### Exercise directions
All lines in the material containing the word "getElementById" need to be copied.

### Data for the task

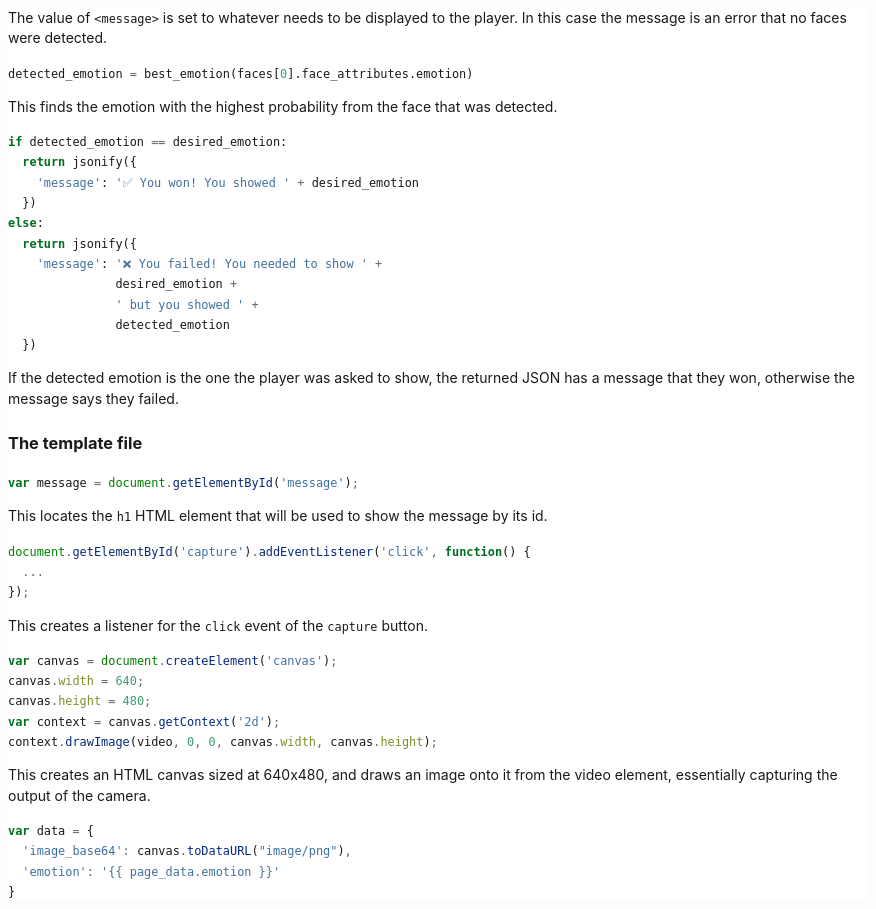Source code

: The value of `<message>` is set to whatever needs to be displayed to the player. In this case the message is an error that no faces were detected.

```python
detected_emotion = best_emotion(faces[0].face_attributes.emotion)
```

This finds the emotion with the highest probability from the face that was detected.

```python
if detected_emotion == desired_emotion:
  return jsonify({
    'message': '✅ You won! You showed ' + desired_emotion
  })
else:
  return jsonify({
    'message': '❌ You failed! You needed to show ' +
               desired_emotion +
               ' but you showed ' +
               detected_emotion
  })
```

If the detected emotion is the one the player was asked to show, the returned JSON has a message that they won, otherwise the message says they failed.

### The template file

```js
var message = document.getElementById('message');
```

This locates the `h1` HTML element that will be used to show the message by its id.

```js
document.getElementById('capture').addEventListener('click', function() {
  ...
});
```

This creates a listener for the `click` event of the `capture` button.

```js
var canvas = document.createElement('canvas');
canvas.width = 640;
canvas.height = 480;
var context = canvas.getContext('2d');
context.drawImage(video, 0, 0, canvas.width, canvas.height);
```

This creates an HTML canvas sized at 640x480, and draws an image onto it from the video element, essentially capturing the output of the camera.

```js
var data = {
  'image_base64': canvas.toDataURL("image/png"),
  'emotion': '{{ page_data.emotion }}'
}
```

### Solution to this problem
var message = document.getElementById('message');
document.getElementById('capture').addEventListener('click', function() {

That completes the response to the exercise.